With 41 BDC licences, 102 OMC licences, 41 LPGMCs licences, 14 OTCs and 20 Export licenses, some of these companies have either reduced their operational capacities or halted operations entirely due to indebtedness to banks and unfair market practices by the big players, according to the aggrieved ones.
Cabinet measures on tackling gas explosions
President Nana Addo Dankwa Akufo-Addo on Thursday, on the advice of his cabinet, directed that steps be taken to give comfort to and ensure safety of the citizenry after the deadly gas explosion that took place at Atomic Junction on Saturday, October 7, which resulted in the loss of seven lives, 132 injuries and the destruction of valuable property.

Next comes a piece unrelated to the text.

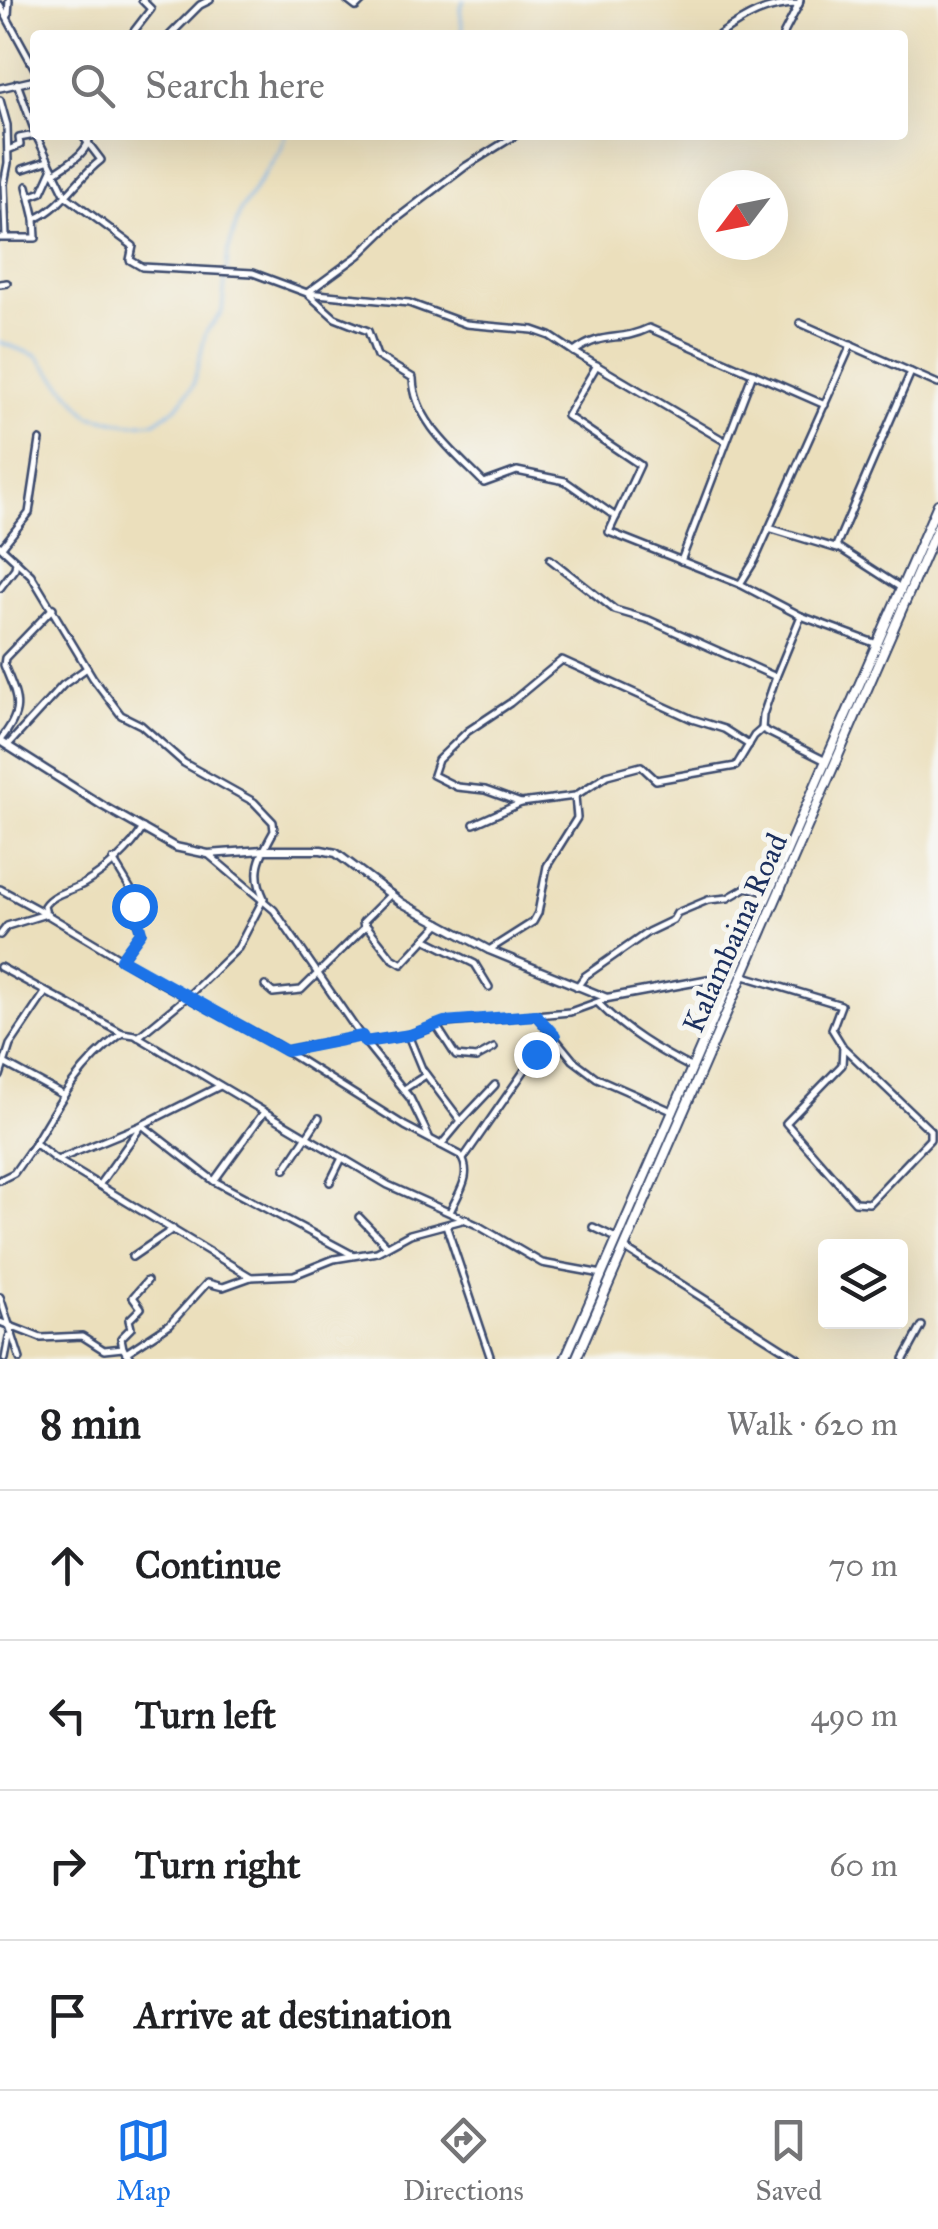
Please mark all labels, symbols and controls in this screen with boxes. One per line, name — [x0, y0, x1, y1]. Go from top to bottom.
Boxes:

One of the major actions to be taken includes the siting of LPG Bottling Plants away from congested commercial and population centres. This means bottling plants will have to procure, brand, maintain and fill empty cylinders to be distributed to consumers and households through retail outlets – but low risk stations will be designated for the supply of gas to vehicles. Below are the nine major steps to be taken.
- Immediate inspection of all gas stations and the vigorous enforcement of existing regulations by the National Petroleum Authority.
- Review of the current licencing regime to ensure that only those with demonstrable capacity and competence engage in the LPG distribution business.
- Institution of mandatory training and certification of the staff of Regulators, Oil Marketing Companies (OMCs) and LPG Marketing Companies to ensure the safe handling of LPG.
- Review the safety protocols along the entire value chain through the combined efforts of the Environmental Protection Agency (EPA), the National Petroleum Authority (NPA), Ghana Standards Authority (GSA), National Fire Service (NFS), Town and Country Planning Department of the Ministry of Environment, Science, Technology and Innovation and the Factories Inspectorate Department of the Ministry of Employment and Labour Relations.
- Deployment of a task force, within 30 days, to assess the risk that our current LPG infrastructure poses in terms of public health and safety. High-risk stations will be immediately closed down, in accordance with relevant law and without regard to any political or special interests. Low-risk stations will be designated for the supply of gas for vehicles with improved safety standards.
- The immediate incorporation of standards and guidelines developed by Ghana Standards Authority on the handling, storage and distribution of LPG and other petroleum products as technical regulations to strengthen the enforcement regime.
- The recruitment by NPA of 200 safety auditors to join the staff of the Factories Inspectorate Department of the Ministry of Employment and Labour Relations, to check regularly on all stations to ensure full compliance with safety standards and practices.
- Expedition of action by the Fire Service and the Police Service for on-going investigations. Any operator or regulatory official, against whom any act of criminal negligence is established will face the full rigors of the law.
- Immediate cessation, until further notice, of all construction of facilities intended for use as gas or petroleum retail stations.